Wigan owner Dave Whelan believes Premier League clubs will vote for a new break-even rule on Thursday.

Under plans which could be introduced next season, clubs would not be allowed to spend more cash than they generate.

Whelan told BBC Sport: "I think the clubs will say break-even is something they want. We could definitely see it."

The rule would mark a major change for the league, with champions Manchester City, for example, having made a £197m loss in their latest set of results.

Premier League clubs made cumulative losses of £361m in 2010-11, the most recent season for which there are complete financial results.

Representatives of the 20 top-flight teams will discuss the issue of financial regulation at one of their regular "shareholder meetings" in London on Thursday.

With 14 clubs needed to vote in favour of the proposals for them to pass, Whelan says Fulham are the only club opposed to any kind of new rules being brought in.

"This break-even rule will stop clubs getting into the red," he said. "There's nothing worse than seeing a club like Portsmouth getting into financial trouble - or Rangers, who are such a big and powerful club.

"I don't think Fulham want anything at all to do with it but generally it is accepted it's a very good rule. If it's passed on Thursday I think it's going to be a very good thing for football."

There could still be some flexibility permitted under any potential change, with wealthy owners allowed to put additional money in.

Uefa has already introduced its own financial fair play rules. The first monitoring period is for two seasons and clubs had to submit accounts for 2011/12 and will also do so for 2012/13. For that two-season period, they are only permitted to each make a 45m Euro aggregate loss.

Clubs that fail to comply could be excluded from playing in the Champions League or Europa League.

Whelan believes the penalties should be severe if a break-even rule is introduced in the Premier League.

"We've got to say 'if you agree with this, you've got to abide by the rules'," he said. "If you don't break even, you get relegated or get a 10-, 15-, 20-point deduction."

A new £3bn television deal comes into force in the Premier League next season, up 70% on the existing arrangement. The chairmen are eager to ensure the extra money is not swallowed up by increased player wages.

Premier League clubs spent almost £1.6bn on wages in 2010-11, constituting 70% of their income.
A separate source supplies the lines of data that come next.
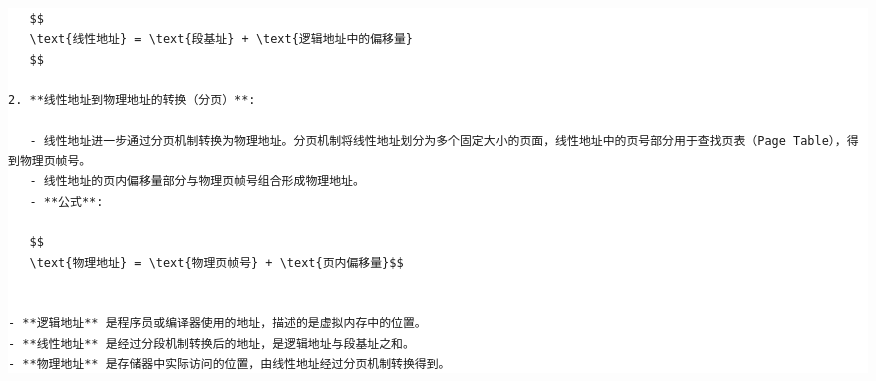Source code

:        $$
       \text{线性地址} = \text{段基址} + \text{逻辑地址中的偏移量}
       $$

    2. **线性地址到物理地址的转换（分页）**:

       - 线性地址进一步通过分页机制转换为物理地址。分页机制将线性地址划分为多个固定大小的页面，线性地址中的页号部分用于查找页表（Page Table），得到物理页帧号。
       - 线性地址的页内偏移量部分与物理页帧号组合形成物理地址。
       - **公式**:

       $$
       \text{物理地址} = \text{物理页帧号} + \text{页内偏移量}$$


    - **逻辑地址** 是程序员或编译器使用的地址，描述的是虚拟内存中的位置。
    - **线性地址** 是经过分段机制转换后的地址，是逻辑地址与段基址之和。
    - **物理地址** 是存储器中实际访问的位置，由线性地址经过分页机制转换得到。
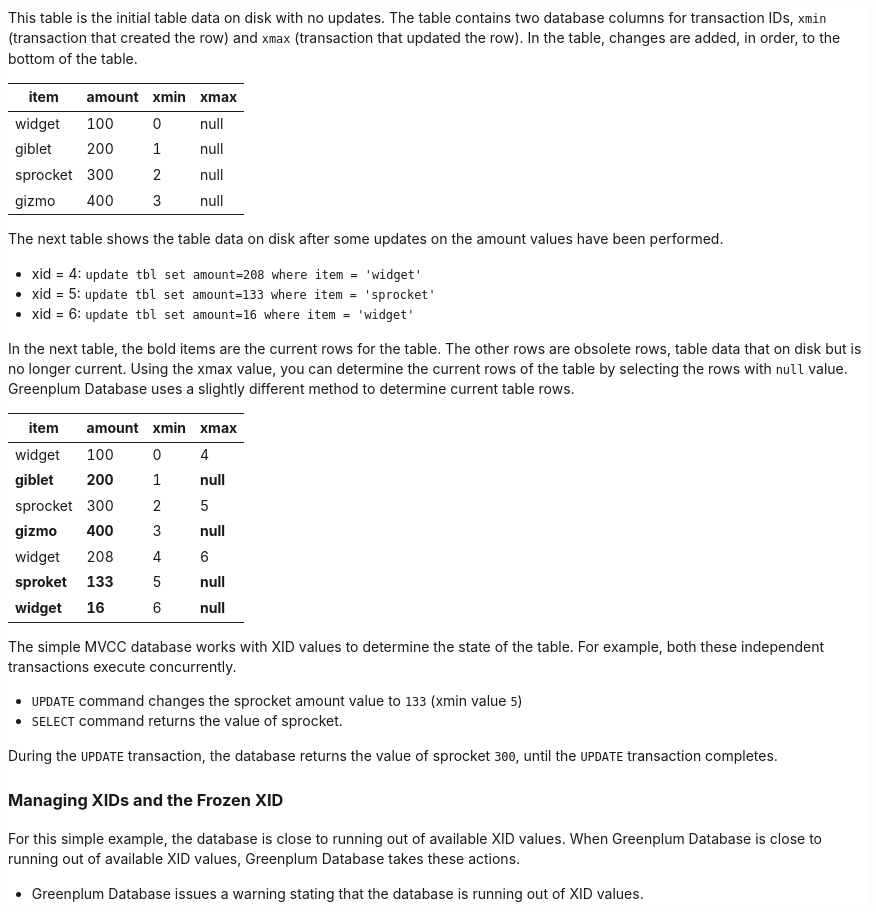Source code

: This table is the initial table data on disk with no updates. The table contains two database columns for transaction IDs, `xmin` \(transaction that created the row\) and `xmax` \(transaction that updated the row\). In the table, changes are added, in order, to the bottom of the table.

|item|amount|xmin|xmax|
|----|------|----|----|
|widget|100|0|null|
|giblet|200|1|null|
|sprocket|300|2|null|
|gizmo|400|3|null|

The next table shows the table data on disk after some updates on the amount values have been performed.

-   xid = 4: `update tbl set amount=208 where item = 'widget'`
-   xid = 5: `update tbl set amount=133 where item = 'sprocket'`
-   xid = 6: `update tbl set amount=16 where item = 'widget'`

In the next table, the bold items are the current rows for the table. The other rows are obsolete rows, table data that on disk but is no longer current. Using the xmax value, you can determine the current rows of the table by selecting the rows with `null` value. Greenplum Database uses a slightly different method to determine current table rows.

|item|amount|xmin|xmax|
|----|------|----|----|
|widget|100|0|4|
|**giblet**|**200**|1|**null**|
|sprocket|300|2|5|
|**gizmo**|**400**|3|**null**|
|widget|208|4|6|
|**sproket**|**133**|5|**null**|
|**widget**|**16**|6|**null**|

The simple MVCC database works with XID values to determine the state of the table. For example, both these independent transactions execute concurrently.

-   `UPDATE` command changes the sprocket amount value to `133` \(xmin value `5`\)
-   `SELECT` command returns the value of sprocket.

During the `UPDATE` transaction, the database returns the value of sprocket `300`, until the `UPDATE` transaction completes.

### Managing XIDs and the Frozen XID 

For this simple example, the database is close to running out of available XID values. When Greenplum Database is close to running out of available XID values, Greenplum Database takes these actions.

-   Greenplum Database issues a warning stating that the database is running out of XID values.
Only once in the 20 seasons of the Premier League - 2004-05 - have wages fallen year-on-year.

Manchester City spent 114% of their income on wages in 2010-11, Aston Villa 103%, and Chelsea 84%.
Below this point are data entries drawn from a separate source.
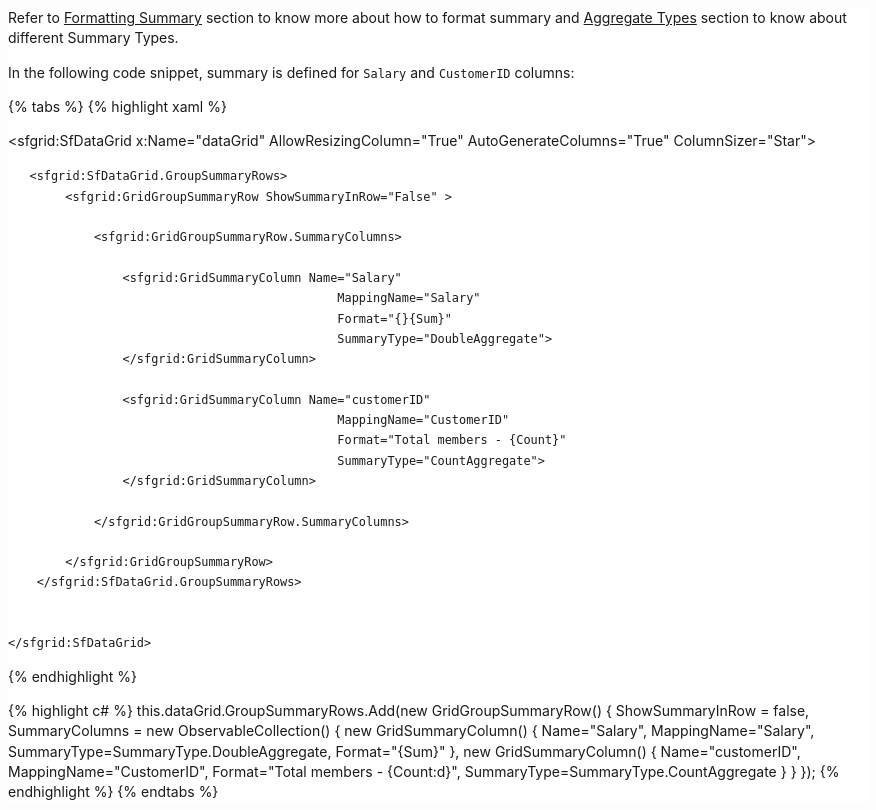 Refer to [Formatting Summary](#formatting-summary) section to know more about how to format summary and [Aggregate Types](#aggregate-types) section to know about different Summary Types.

In the following code snippet, summary is defined for `Salary` and `CustomerID` columns:

{% tabs %}
{% highlight xaml %}
<ContentPage x:Class="SummaryDemo.Summary"
             xmlns="http://xamarin.com/schemas/2014/forms"
             xmlns:x="http://schemas.microsoft.com/winfx/2009/xaml"
             xmlns:local="clr-namespace:SummaryDemo"
             xmlns:sfgrid="clr-namespace:Syncfusion.SfDataGrid.XForms;assembly=Syncfusion.SfDataGrid.XForms">

 <sfgrid:SfDataGrid x:Name="dataGrid" AllowResizingColumn="True"
                       AutoGenerateColumns="True" 
                       ColumnSizer="Star">

       <sfgrid:SfDataGrid.GroupSummaryRows>
            <sfgrid:GridGroupSummaryRow ShowSummaryInRow="False" >
                
                <sfgrid:GridGroupSummaryRow.SummaryColumns>

                    <sfgrid:GridSummaryColumn Name="Salary" 
                                                  MappingName="Salary" 
                                                  Format="{}{Sum}"
                                                  SummaryType="DoubleAggregate">
                    </sfgrid:GridSummaryColumn>

                    <sfgrid:GridSummaryColumn Name="customerID" 
                                                  MappingName="CustomerID" 
                                                  Format="Total members - {Count}"
                                                  SummaryType="CountAggregate">
                    </sfgrid:GridSummaryColumn>

                </sfgrid:GridGroupSummaryRow.SummaryColumns>
                
            </sfgrid:GridGroupSummaryRow>
        </sfgrid:SfDataGrid.GroupSummaryRows>


    </sfgrid:SfDataGrid>
</ContentPage>

{% endhighlight %}

{% highlight c# %}
            this.dataGrid.GroupSummaryRows.Add(new GridGroupSummaryRow()
            {
                ShowSummaryInRow = false,
                SummaryColumns = new ObservableCollection<ISummaryColumn>()
                {
                    new GridSummaryColumn()
                    {
                        Name="Salary",
                        MappingName="Salary",
                        SummaryType=SummaryType.DoubleAggregate,
                        Format="{Sum}"
                    },
                    new GridSummaryColumn()
                    {
                        Name="customerID",
                        MappingName="CustomerID",
                        Format="Total members - {Count:d}",
                        SummaryType=SummaryType.CountAggregate
                    }
                }
            });
{% endhighlight %}
{% endtabs %}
Another proposal is the introduction of a wage cap, pegging a club's salary bill to a maximum percentage increase year-on-year. Sunderland have pushed hard for this, but Whelan is not in favour.

"We control ourselves and don't pay what we can't afford," he said.
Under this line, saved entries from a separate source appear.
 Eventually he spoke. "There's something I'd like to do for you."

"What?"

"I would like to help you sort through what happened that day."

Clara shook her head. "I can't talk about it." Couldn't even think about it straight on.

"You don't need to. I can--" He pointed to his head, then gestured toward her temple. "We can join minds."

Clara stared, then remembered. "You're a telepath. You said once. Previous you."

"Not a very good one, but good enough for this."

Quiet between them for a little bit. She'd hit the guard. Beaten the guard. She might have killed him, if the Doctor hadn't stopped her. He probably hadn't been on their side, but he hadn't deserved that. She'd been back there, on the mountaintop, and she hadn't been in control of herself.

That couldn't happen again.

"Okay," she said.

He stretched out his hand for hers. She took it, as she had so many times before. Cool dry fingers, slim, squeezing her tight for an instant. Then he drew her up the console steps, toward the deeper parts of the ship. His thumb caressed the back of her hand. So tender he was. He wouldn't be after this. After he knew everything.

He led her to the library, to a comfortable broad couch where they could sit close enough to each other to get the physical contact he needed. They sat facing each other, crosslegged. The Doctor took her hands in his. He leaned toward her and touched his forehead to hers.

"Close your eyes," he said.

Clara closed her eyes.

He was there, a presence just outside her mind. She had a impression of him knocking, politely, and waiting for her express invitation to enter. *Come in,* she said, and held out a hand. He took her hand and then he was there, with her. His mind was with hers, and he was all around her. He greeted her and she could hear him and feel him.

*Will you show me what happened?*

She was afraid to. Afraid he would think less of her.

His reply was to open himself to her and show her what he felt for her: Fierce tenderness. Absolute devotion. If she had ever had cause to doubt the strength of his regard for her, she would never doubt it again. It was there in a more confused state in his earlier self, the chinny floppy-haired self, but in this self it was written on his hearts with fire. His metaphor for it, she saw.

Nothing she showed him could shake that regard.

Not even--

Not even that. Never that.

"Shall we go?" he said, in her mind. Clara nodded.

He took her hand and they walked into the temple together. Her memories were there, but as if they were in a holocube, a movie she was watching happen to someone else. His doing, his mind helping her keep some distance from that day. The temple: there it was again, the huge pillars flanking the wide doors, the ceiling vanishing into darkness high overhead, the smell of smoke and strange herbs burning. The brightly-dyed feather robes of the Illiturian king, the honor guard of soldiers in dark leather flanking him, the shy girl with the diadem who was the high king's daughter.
"I don't think they will go along with a wage cap, I can't see them getting a majority to put in too many controls.

"I say to players, get what you can while you can but be sensible and give respect to the club you play for."

Wigan reported a profit in earnings before interest, tax and other associated costs in their latest set of financial figures and Whelan expects them to be able to easily comply with a break-even rule.

"This doesn't come as any shock or surprise to a club like West Brom or Wigan, which are very carefully, well-run clubs," he said.